Realkapitalistische Nullhonorare

Berlin (taz) — In einem großen Entsorgungsakt sollen die stalinistischen Denkmäler von ihren Paradeplätzen entfernt und am Stadtrand in einem „Panoptikum realsozialistischer Verirrungen“ wiederaufgestellt werden. Natürlich wartet dann, bei leeren öffentlichen Kassen, an den öffentlichen Plätzen: gähnende Leere. Hier sollen, nach einem Vorschlag des CDU-Fraktionsvorsitzenden im Berliner Abgeordnetenhaus, Klaus Landowsky, Künstler einspringen. Und zwar denkt Landowsky dabei an Künstler, denen das SED-Regime in den letzten vierzig Jahren stalinistisch auf die Füßen getreten ist. Ihnen wird angeboten, ihre Arbeiten honorarfrei zur Verfügung zu stellen.

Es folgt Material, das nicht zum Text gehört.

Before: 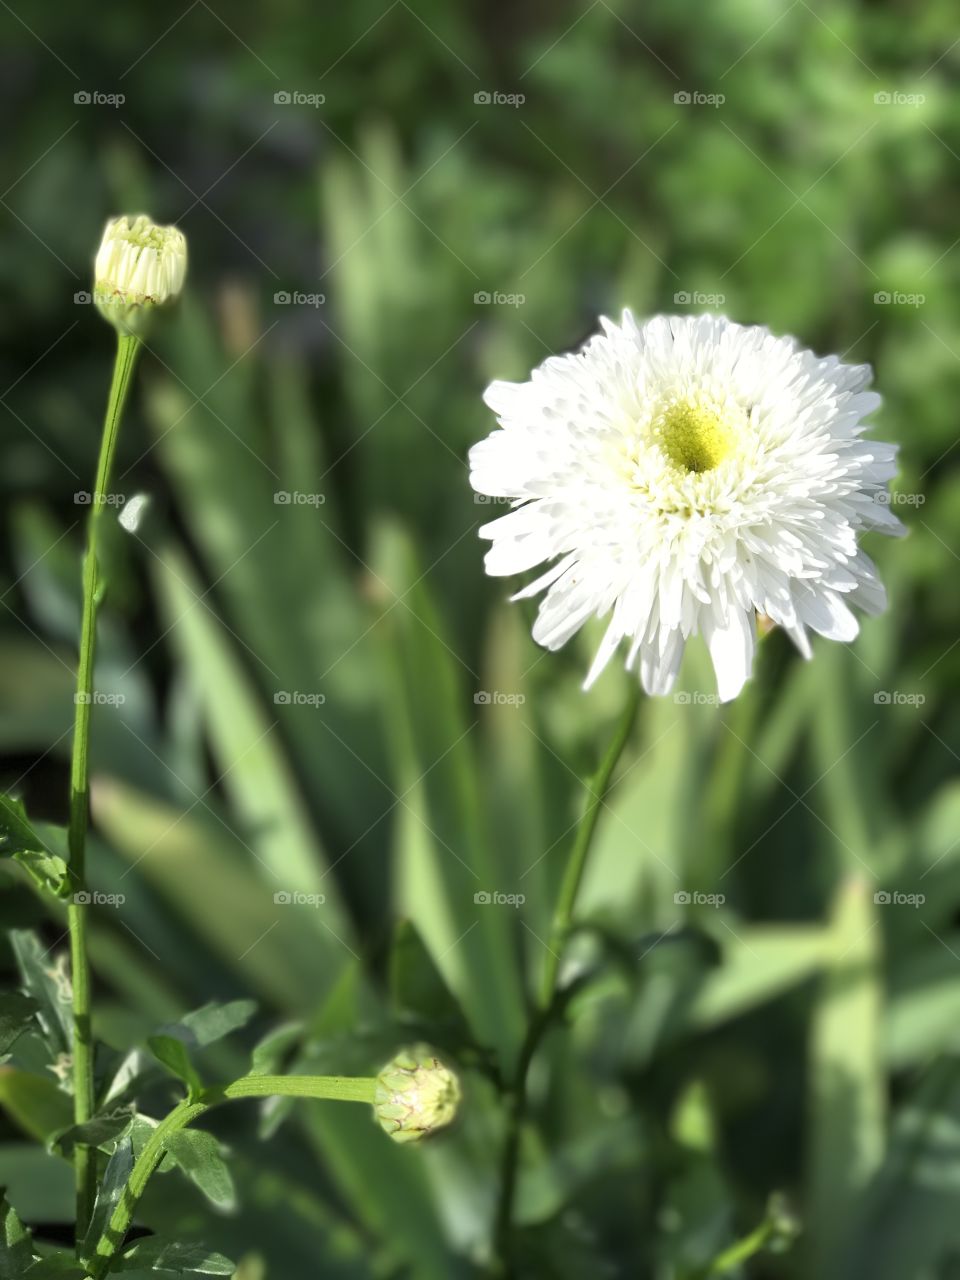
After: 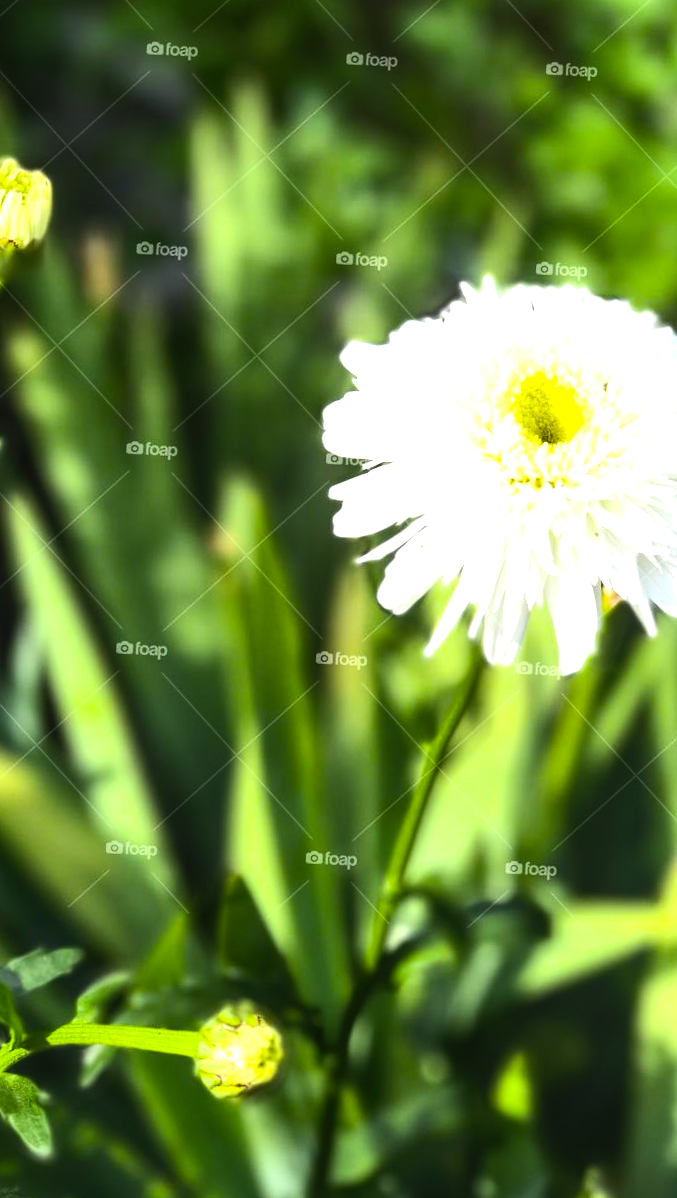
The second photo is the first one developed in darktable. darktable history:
tone equalizer: -8 EV -1.08 EV, -7 EV -1.05 EV, -6 EV -0.832 EV, -5 EV -0.565 EV, -3 EV 0.556 EV, -2 EV 0.865 EV, -1 EV 1.01 EV, +0 EV 1.07 EV, edges refinement/feathering 500, mask exposure compensation -1.57 EV, preserve details no
crop and rotate: angle -2.91°, left 13.975%, top 0.034%, right 10.794%, bottom 0.081%
local contrast: detail 109%
contrast brightness saturation: contrast 0.147, brightness 0.048
color balance rgb: linear chroma grading › global chroma 14.458%, perceptual saturation grading › global saturation 25.337%, global vibrance 20%
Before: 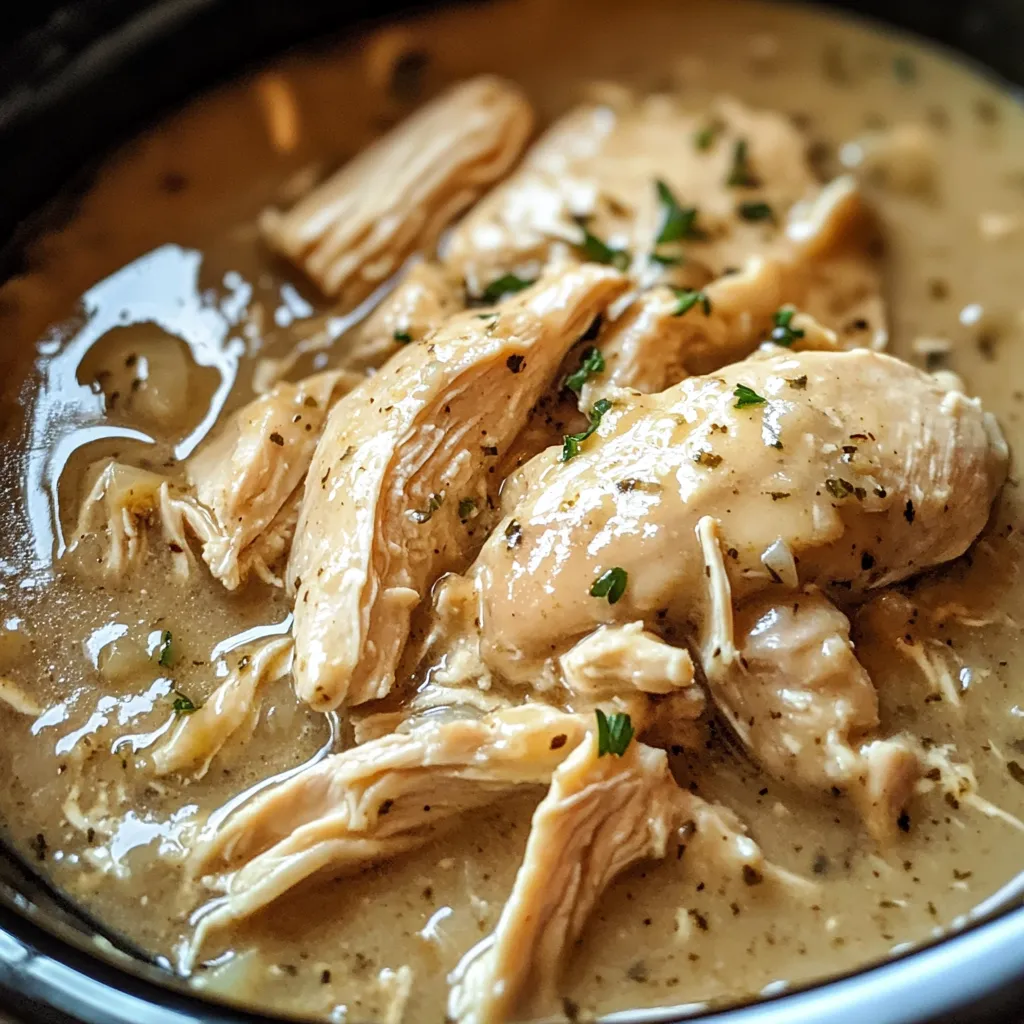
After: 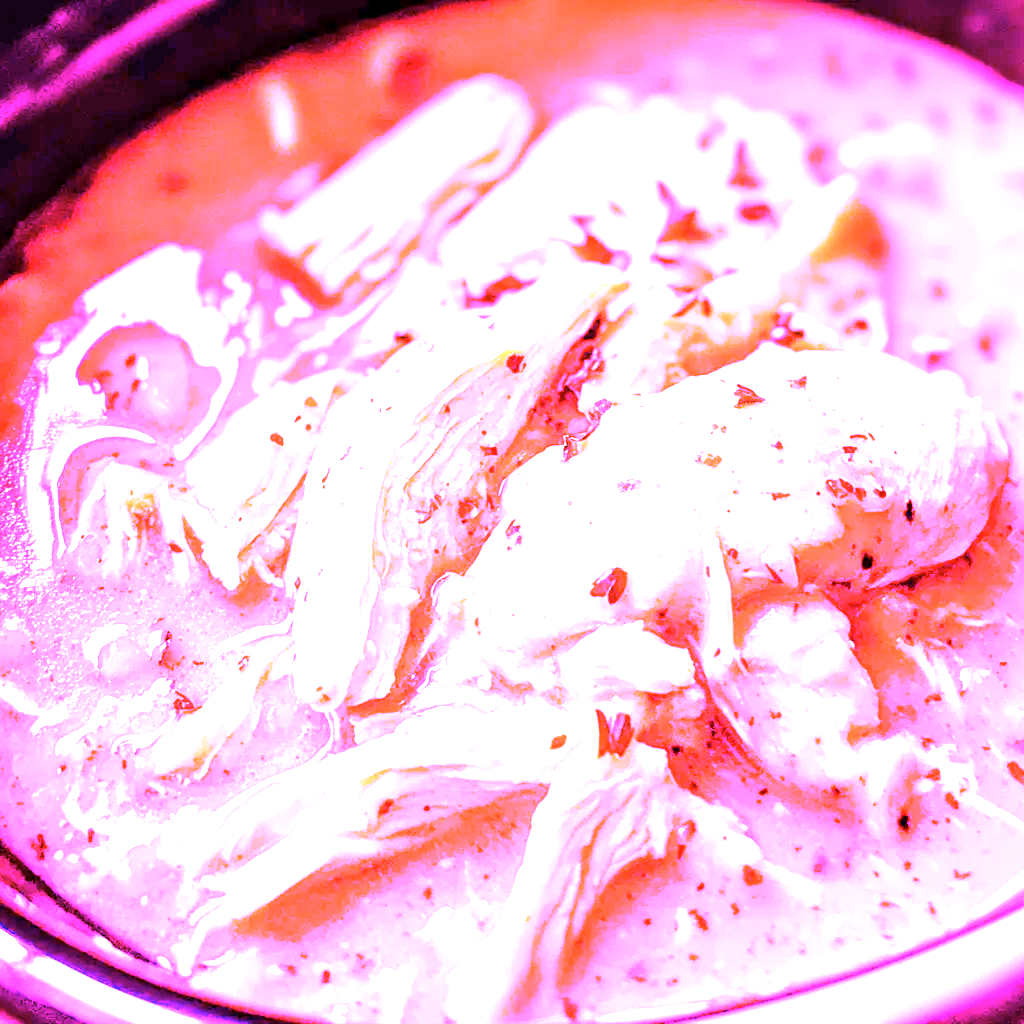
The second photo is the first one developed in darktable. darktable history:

Auf den ersten Blick könnte man das als wirtschaftliche Maßnahme deuten. Dann müßte die öffentliche Hand „nur noch“ für die Umsetzung (plus Pflege plus Schutz) der Lenins aufkommen, sowie für die Material-, Aufstellungs- und Unterhaltskosten der neuen Skulpturen. Sehr wohl könnte sich die honorarfreie Gestaltung der Plätze als realkapitalistischer Flop herausstellen. Denn bei der Vergabe von Aufträgen für Kunst im Stadtraum werden zwar Baukosten und Honorar zunächst getrennt veranschlagt; der Vertrag mit dem Künstler jedoch wird pauschal abgeschlossen. Wenn er sich verrechnet oder ihm ein wertvoller Stein zerbricht, zahlt er selbst. Zieht man das Honorar ab, müßte die öffentliche Hand das Materialrisiko übernehmen. Daß die Nachforderungen die Höhe eines Honorars (ca. 25% der Materialkosten) bald übersteigen würden, kann als sicher gelten.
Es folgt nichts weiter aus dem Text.